À Saint-Denis, Faïda, Brandon et Amine (leurs prénoms sont annoncés rapidement) veulent faire droit, prépa commerce et Staps. Ils quittent leur ville pour faire leurs études. Brandon, installé dans un internat réussite dans le 16e, va au théâtre et à l’opéra. Faïda revient régulièrement à Saint-Denis et s’y sent chez elle, même si elle n’envisage pas forcément d’y vivre. Quand Brandon et Amine sont interviewés en même temps deux ans après le bac, ils font des commentaires sur le parcours de l’autre, sur les changements (y compris vestimentaires) qu’ils observent, sur la manière dont ils ont atteint ou pas ce qu’ils visaient alors. Le réalisateur Mathieu Vadepied et Fabien Truong, sociologue et auteur de Jeunesses françaises, bac+5 made in banlieue, explorent transition et construction, et interrogent finement les liens entre choix d’orientation et barrières sociales. Ils sont filmés chez eux, dans leur cadre de travail : bibliothèque, salles de cours, dans la rue. L’extérieur entre dans le champ.

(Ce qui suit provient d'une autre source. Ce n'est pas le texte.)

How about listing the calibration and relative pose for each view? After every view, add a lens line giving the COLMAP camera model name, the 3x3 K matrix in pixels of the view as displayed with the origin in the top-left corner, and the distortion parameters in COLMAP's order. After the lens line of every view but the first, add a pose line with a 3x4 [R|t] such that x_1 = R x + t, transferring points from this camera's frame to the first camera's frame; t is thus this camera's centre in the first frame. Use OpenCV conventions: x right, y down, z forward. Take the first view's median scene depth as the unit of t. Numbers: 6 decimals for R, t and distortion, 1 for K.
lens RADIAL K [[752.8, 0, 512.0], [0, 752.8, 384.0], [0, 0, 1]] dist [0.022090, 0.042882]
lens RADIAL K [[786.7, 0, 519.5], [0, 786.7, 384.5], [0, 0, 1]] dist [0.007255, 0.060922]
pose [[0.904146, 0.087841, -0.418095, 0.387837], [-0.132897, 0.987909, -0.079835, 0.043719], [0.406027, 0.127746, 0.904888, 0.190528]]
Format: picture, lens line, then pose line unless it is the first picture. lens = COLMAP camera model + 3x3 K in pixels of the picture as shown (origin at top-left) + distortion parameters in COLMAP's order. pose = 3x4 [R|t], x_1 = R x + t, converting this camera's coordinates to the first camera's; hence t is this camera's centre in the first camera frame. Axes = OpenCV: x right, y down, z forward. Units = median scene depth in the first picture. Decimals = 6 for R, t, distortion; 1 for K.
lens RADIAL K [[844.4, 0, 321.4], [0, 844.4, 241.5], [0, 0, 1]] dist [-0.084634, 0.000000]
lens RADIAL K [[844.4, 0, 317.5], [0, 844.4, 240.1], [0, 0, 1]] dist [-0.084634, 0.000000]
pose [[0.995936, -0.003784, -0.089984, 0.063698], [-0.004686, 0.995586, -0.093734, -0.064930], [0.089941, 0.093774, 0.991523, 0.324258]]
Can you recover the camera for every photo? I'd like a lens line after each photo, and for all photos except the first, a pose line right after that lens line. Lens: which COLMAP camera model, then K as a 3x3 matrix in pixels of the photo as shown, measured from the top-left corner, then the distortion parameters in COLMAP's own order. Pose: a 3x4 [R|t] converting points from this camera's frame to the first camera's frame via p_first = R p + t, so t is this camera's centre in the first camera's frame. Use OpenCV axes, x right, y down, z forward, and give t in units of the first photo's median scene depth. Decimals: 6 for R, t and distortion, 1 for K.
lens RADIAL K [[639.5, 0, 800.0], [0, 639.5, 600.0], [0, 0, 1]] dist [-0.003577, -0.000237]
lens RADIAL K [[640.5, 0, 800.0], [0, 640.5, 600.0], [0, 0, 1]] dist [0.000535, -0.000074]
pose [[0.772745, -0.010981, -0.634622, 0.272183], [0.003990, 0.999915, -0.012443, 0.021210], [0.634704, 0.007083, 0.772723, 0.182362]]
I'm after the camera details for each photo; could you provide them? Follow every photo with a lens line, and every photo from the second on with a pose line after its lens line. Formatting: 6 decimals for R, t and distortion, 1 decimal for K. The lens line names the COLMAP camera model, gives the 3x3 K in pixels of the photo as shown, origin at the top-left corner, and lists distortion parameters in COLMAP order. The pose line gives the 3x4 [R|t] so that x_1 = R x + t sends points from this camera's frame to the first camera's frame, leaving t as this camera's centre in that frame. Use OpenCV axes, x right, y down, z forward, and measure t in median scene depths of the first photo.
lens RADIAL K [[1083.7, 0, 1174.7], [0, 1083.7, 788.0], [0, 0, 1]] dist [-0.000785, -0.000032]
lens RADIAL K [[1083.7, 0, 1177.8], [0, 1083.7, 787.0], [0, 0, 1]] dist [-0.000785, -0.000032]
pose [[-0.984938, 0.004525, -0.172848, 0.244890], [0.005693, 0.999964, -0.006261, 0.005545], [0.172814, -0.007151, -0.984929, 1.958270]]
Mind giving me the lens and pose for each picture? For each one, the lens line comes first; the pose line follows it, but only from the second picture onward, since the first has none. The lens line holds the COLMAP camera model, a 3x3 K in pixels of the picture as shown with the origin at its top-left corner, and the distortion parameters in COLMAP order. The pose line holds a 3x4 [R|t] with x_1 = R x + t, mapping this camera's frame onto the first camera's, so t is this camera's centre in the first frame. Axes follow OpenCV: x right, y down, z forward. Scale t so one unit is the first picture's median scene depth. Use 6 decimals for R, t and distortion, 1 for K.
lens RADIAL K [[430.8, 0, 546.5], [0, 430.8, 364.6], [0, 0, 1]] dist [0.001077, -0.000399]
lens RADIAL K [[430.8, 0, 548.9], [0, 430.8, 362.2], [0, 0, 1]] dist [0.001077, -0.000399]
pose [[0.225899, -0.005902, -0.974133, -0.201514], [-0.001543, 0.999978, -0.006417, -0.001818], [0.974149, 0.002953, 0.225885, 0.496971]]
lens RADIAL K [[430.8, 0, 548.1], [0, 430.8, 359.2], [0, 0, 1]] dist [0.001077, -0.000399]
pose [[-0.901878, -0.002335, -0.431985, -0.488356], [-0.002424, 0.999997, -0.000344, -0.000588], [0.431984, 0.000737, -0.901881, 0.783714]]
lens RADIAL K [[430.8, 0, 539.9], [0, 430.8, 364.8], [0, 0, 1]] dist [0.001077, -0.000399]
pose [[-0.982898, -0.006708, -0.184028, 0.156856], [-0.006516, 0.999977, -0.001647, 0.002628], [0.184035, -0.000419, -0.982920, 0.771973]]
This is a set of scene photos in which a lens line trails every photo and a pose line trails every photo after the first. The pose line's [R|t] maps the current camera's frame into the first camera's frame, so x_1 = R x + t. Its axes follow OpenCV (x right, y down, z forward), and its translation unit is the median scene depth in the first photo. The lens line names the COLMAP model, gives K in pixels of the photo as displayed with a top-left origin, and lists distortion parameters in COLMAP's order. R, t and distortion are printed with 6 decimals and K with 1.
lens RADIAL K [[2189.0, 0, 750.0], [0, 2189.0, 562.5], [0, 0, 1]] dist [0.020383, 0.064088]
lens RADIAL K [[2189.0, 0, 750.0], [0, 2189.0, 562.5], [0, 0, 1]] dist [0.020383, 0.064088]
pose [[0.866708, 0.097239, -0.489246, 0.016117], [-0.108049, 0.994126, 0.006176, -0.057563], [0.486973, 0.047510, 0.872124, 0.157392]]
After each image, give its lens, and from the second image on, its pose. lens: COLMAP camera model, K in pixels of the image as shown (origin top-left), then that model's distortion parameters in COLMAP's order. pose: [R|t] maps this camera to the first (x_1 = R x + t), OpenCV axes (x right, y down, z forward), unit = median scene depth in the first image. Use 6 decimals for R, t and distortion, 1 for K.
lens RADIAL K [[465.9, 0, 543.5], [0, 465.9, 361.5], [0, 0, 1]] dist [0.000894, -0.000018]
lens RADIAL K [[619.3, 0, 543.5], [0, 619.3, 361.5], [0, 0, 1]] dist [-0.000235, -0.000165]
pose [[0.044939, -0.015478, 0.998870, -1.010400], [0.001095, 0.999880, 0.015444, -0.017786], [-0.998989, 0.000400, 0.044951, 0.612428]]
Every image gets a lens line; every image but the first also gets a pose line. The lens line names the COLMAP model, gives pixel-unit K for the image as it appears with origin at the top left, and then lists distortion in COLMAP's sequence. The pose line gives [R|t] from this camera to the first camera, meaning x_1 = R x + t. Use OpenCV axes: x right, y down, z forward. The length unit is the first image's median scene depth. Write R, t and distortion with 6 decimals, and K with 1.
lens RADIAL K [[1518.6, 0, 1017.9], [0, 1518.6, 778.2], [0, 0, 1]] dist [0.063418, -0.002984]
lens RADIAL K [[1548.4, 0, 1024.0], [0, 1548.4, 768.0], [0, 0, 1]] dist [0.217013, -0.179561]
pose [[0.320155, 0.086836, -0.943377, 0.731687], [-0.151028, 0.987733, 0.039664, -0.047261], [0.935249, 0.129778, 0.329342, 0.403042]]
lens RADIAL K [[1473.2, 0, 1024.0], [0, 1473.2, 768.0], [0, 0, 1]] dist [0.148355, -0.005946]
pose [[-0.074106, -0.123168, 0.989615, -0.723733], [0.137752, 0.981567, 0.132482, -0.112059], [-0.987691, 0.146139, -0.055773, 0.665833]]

« Partis avec de l’avance »

Quand l’un des lycéens de Saint-Denis confie qu’il croise des étudiants du 95 ou « de Janson », « partis avec de l’avance », la barrière invisible devient palpable. Distincts au lycée, les quartiers populaires et les beaux quartiers se croisent parfois sur le banc de la fac, ou des prépas. Et d’aucuns mesurent alors les dessous de l’égalité des chances. Pas d’acrimonie dans Les Défricheurs, mais une volonté de tracer son chemin. Les jeunes des Bonnes Conditions ne comprennent pas les manifestants contre le CPE. L’une fait un stage d’« ouvrier », dans un entrepôt Vuitton, « parce qu’on sera amenés à en diriger ». On leur répètent qu’ils seront les décideurs de demain. Ce qui ne semble pas les émouvoir. Les seules à détonner sont la guitariste Marie, et Victoria, la fan d’opéra qui travaille chez McDo et dit ne pas tenir aux valeurs bourgeoises. Lesquelles l’aideront néanmoins à prendre son indépendance dans l’appartement de sa grand-mère décédée, et à entrer dans la vie active.

Les parents apparaissent parfois dans le film de Mathieu Vadepied et de Fabien Truong. Plutôt en soutien, témoignant de leurs attentes, de la nécessité de s’investir. Dans Les Bonnes Conditions, ils sont très présents dans les discours, et déterminants sur le volet logement et intégration professionnelle, mais absents à l’image.

Dans Les Défricheurs, les uns parlent de frères en prison, de deals, d’un gars de la cité qui a pris une balle. Dans Les Bonnes Conditions, on évoque plutôt des soirées avec de la coke, « plus il y a d’argent plus il y a de drogue », on ne sait pas bien expliquer ce que font les parents, sauf la fille de ce directeur financier qui estime que son père s’ennuie et que ce travail « ne lui laissera rien, aucune trace… ».

Travail, argent, santé, réussites, échecs, tous ces jeunes s’expriment avec un petit accent local. Sauf Marie et Faïda peut-être, qui déjouent les modes langagières. La force des Défricheurs, c’est aussi d’observer le retour d’expérience de Faïda, Brandon et Amine face à de futurs bacheliers, à la place qu’eux occupaient trois ans plus tôt, au début du film, dans un esprit de parrainage, de transmission. La force du film de Julie Gavras, c’est de tenir la longueur sur 13 ans, où l’on se plaît à « voir grandir » et à noter les changements, de look et d’espoirs. Dans Les Défricheurs, les guides sont ainsi plutôt les « grands frères », dans Les Bonnes Conditions, la famille, modèle ou contre-modèle.

Diffusé la première fois sur France 3 Ile-de-France le 10 juin, Les Défricheurs est encore visionnable sur France TV en replay jusqu’au 31 juillet. Les Bonnes Conditions est disponible sur Arte replay.

Les Défricheurs, Mathieu Vadepied et Fabien Truong, 52 minutes.

Les Bonnes Conditions, Julie Gavras, 125 minutes.